Application of Hurwitz-Radon matrices in curve interpolation and almost-smoothing

Abstract

AbstractDedicated methods for dealing with curve interpolation and curve smoothing have been developed. One such method, Hurwitz-Radon Matrices (MHR), can be used in reconstruction and interpolation of curves in the plane. The method is based on a family of Hurwitz-Radon (HR) matrices. The matrices are skew-symmetric and possess columns composed of orthogonal vectors. The of Hurwitz-Radon Operator (OHR), built from these matrices, is described. It is shown how to create the orthogonal and discrete OHR and how to use it in a process of curve interpolation and modelling.

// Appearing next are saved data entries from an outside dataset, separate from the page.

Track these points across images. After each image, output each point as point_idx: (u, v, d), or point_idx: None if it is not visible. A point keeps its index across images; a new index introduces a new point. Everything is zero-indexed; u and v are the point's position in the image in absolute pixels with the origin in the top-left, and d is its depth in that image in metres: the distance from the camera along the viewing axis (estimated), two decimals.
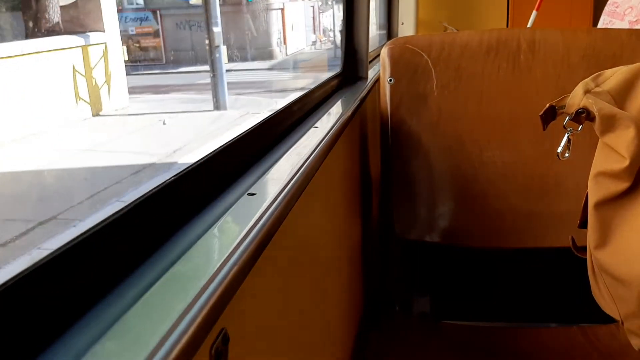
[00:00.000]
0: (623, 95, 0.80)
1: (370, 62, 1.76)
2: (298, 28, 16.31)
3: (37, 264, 0.41)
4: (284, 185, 0.68)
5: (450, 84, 1.33)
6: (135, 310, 0.43)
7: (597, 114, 0.78)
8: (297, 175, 0.73)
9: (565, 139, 0.85)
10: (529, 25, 2.29)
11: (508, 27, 2.84)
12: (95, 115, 5.97)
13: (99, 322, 0.41)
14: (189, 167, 0.63)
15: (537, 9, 2.28)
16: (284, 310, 0.74)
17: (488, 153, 1.33)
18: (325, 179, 1.00)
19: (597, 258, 0.83)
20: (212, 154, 0.69)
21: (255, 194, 0.66)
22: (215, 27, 7.56)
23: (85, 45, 5.79)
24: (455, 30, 2.60)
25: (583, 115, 0.80)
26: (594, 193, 0.82)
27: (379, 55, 1.39)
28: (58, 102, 5.31)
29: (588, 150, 0.85)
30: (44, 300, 0.41)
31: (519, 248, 1.39)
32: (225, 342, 0.48)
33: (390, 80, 1.34)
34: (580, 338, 1.26)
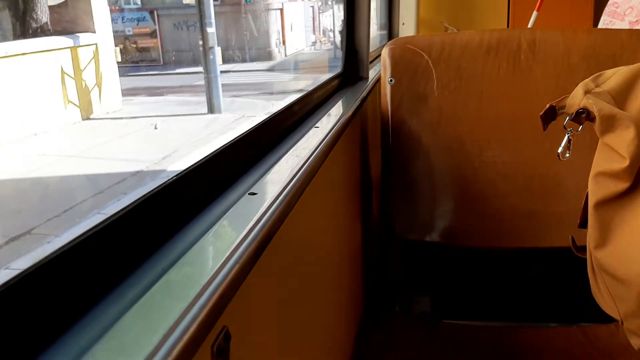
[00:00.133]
0: (623, 96, 0.80)
1: (371, 62, 1.76)
2: (297, 28, 16.20)
3: (41, 262, 0.41)
4: (285, 185, 0.69)
5: (451, 84, 1.33)
6: (138, 309, 0.43)
7: (597, 114, 0.78)
8: (297, 175, 0.73)
9: (566, 139, 0.85)
10: (530, 26, 2.29)
11: (508, 27, 2.84)
12: (85, 119, 5.79)
13: (102, 320, 0.42)
14: (191, 166, 0.64)
15: (537, 9, 2.28)
16: (285, 309, 0.74)
17: (488, 153, 1.33)
18: (326, 179, 1.00)
19: (597, 258, 0.83)
20: (213, 154, 0.69)
21: (257, 194, 0.67)
22: (209, 27, 7.37)
23: (75, 47, 5.62)
24: (456, 31, 2.60)
25: (583, 116, 0.81)
26: (594, 193, 0.82)
27: (380, 56, 1.39)
28: (45, 105, 5.10)
29: (588, 151, 0.85)
30: (47, 299, 0.42)
31: (519, 248, 1.39)
32: (227, 339, 0.49)
33: (391, 81, 1.34)
34: (580, 338, 1.27)
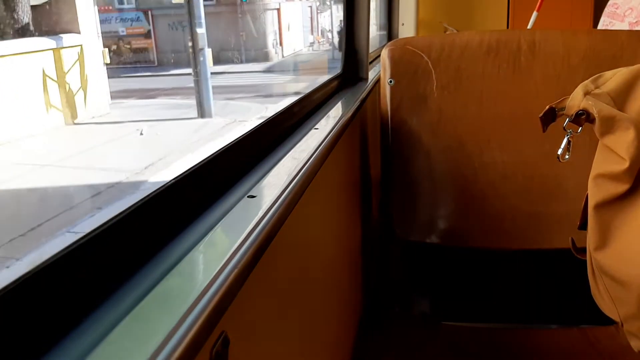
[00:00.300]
0: (623, 97, 0.80)
1: (371, 63, 1.76)
2: (295, 29, 16.11)
3: (41, 265, 0.41)
4: (284, 188, 0.68)
5: (450, 85, 1.33)
6: (136, 314, 0.43)
7: (597, 116, 0.78)
8: (297, 177, 0.73)
9: (565, 141, 0.85)
10: (529, 26, 2.29)
11: (508, 28, 2.84)
12: (69, 124, 5.52)
13: (100, 326, 0.41)
14: (190, 169, 0.63)
15: (537, 10, 2.28)
16: (284, 312, 0.74)
17: (488, 154, 1.33)
18: (326, 181, 1.00)
19: (596, 259, 0.83)
20: (212, 156, 0.69)
21: (256, 197, 0.66)
22: (199, 28, 7.20)
23: (58, 48, 5.37)
24: (456, 31, 2.60)
25: (583, 117, 0.80)
26: (594, 195, 0.82)
27: (379, 57, 1.39)
28: (25, 110, 4.85)
29: (588, 152, 0.85)
30: (44, 304, 0.41)
31: (519, 249, 1.39)
32: (226, 344, 0.48)
33: (391, 82, 1.34)
34: (580, 339, 1.26)
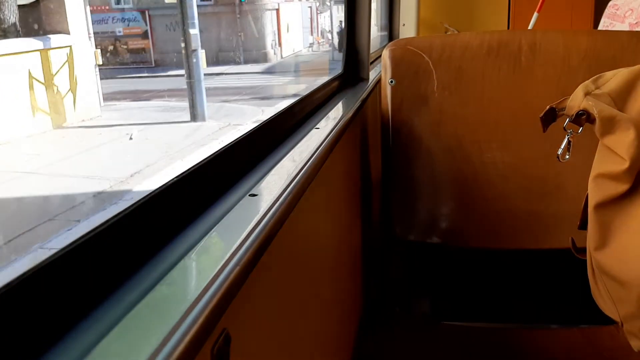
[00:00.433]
0: (623, 98, 0.80)
1: (372, 63, 1.76)
2: (294, 29, 16.02)
3: (46, 261, 0.41)
4: (286, 187, 0.68)
5: (451, 85, 1.33)
6: (137, 311, 0.43)
7: (597, 116, 0.78)
8: (298, 177, 0.73)
9: (566, 141, 0.85)
10: (530, 27, 2.30)
11: (509, 28, 2.85)
12: (57, 128, 5.26)
13: (101, 323, 0.42)
14: (192, 168, 0.64)
15: (538, 11, 2.29)
16: (285, 311, 0.74)
17: (488, 154, 1.33)
18: (327, 180, 1.00)
19: (596, 259, 0.83)
20: (214, 155, 0.69)
21: (257, 195, 0.67)
22: (192, 28, 7.05)
23: (45, 49, 5.12)
24: (456, 32, 2.61)
25: (583, 117, 0.81)
26: (594, 195, 0.82)
27: (380, 57, 1.39)
28: (9, 114, 4.63)
29: (588, 152, 0.85)
30: (47, 300, 0.42)
31: (519, 249, 1.39)
32: (227, 342, 0.49)
33: (392, 82, 1.34)
34: (580, 339, 1.27)
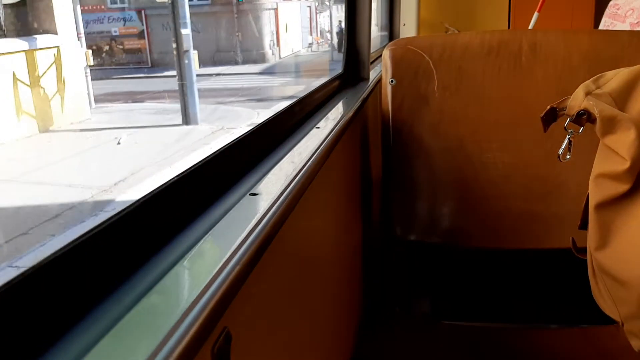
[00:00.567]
0: (624, 97, 0.80)
1: (372, 63, 1.76)
2: (293, 29, 15.92)
3: (48, 258, 0.41)
4: (286, 186, 0.69)
5: (452, 85, 1.33)
6: (138, 310, 0.43)
7: (598, 116, 0.78)
8: (299, 176, 0.73)
9: (566, 141, 0.85)
10: (530, 27, 2.30)
11: (509, 28, 2.85)
12: (44, 131, 5.04)
13: (102, 320, 0.42)
14: (193, 166, 0.64)
15: (538, 11, 2.29)
16: (285, 310, 0.74)
17: (489, 154, 1.33)
18: (327, 179, 1.00)
19: (597, 259, 0.83)
20: (216, 154, 0.70)
21: (258, 194, 0.67)
22: (184, 28, 6.87)
23: (31, 50, 4.92)
24: (457, 32, 2.60)
25: (584, 117, 0.81)
26: (595, 194, 0.82)
27: (380, 57, 1.39)
28: None
29: (589, 152, 0.85)
30: (52, 296, 0.42)
31: (519, 249, 1.39)
32: (228, 341, 0.49)
33: (392, 81, 1.34)
34: (581, 339, 1.27)
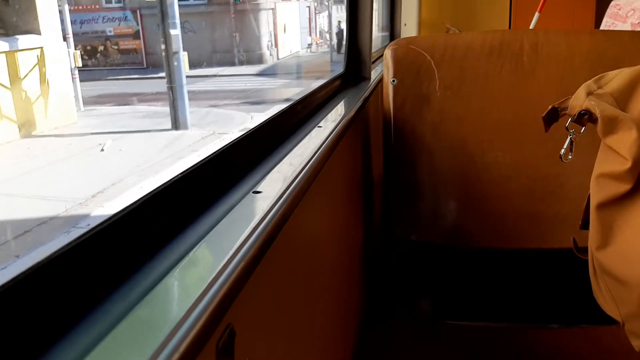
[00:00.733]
0: (625, 97, 0.80)
1: (373, 62, 1.77)
2: (292, 30, 15.82)
3: (51, 256, 0.42)
4: (289, 184, 0.69)
5: (453, 85, 1.33)
6: (144, 306, 0.43)
7: (599, 116, 0.78)
8: (301, 174, 0.73)
9: (568, 141, 0.85)
10: (532, 27, 2.30)
11: (510, 28, 2.85)
12: (25, 137, 4.79)
13: (106, 318, 0.42)
14: (197, 164, 0.64)
15: (539, 11, 2.29)
16: (288, 308, 0.75)
17: (491, 154, 1.33)
18: (329, 178, 1.00)
19: (598, 259, 0.83)
20: (219, 152, 0.70)
21: (261, 192, 0.67)
22: (173, 29, 6.66)
23: (12, 51, 4.72)
24: (458, 32, 2.61)
25: (585, 117, 0.81)
26: (596, 194, 0.82)
27: (381, 56, 1.39)
28: None
29: (590, 152, 0.85)
30: (57, 293, 0.42)
31: (521, 249, 1.39)
32: (232, 337, 0.49)
33: (394, 81, 1.34)
34: (582, 339, 1.27)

The method needs suitable choice of nodes, i.e. points of the curve to be reconstructed: nodes should be settled at each local extremum and nodes should be monotonic in one of coordinates (for example equidistance). Application of MHR gives a very good interpolation accuracy in the process of modeling and reconstruction of the curve. Created from the family of N-1 HR matrices and completed with the identity matrix, the system of matrices is orthogonal only for vector spaces of dimensions N = 2, 4 or 8. Orthogonality of columns and rows is very important and significant for stability and high precision of calculations. The MHR method models the curve point by point without using any formula or function. Main features of the MHR method are: the accuracy of curve reconstruction depends on the number of nodes and method of choosing nodes, interpolation of L points of the curve has a computational cost of rank O(L), and the smoothing of the curve depends on the number of OHR operators used to build the average matrix operator. The problem of curve length estimation is also considered. Algorithms and numerical results are presented.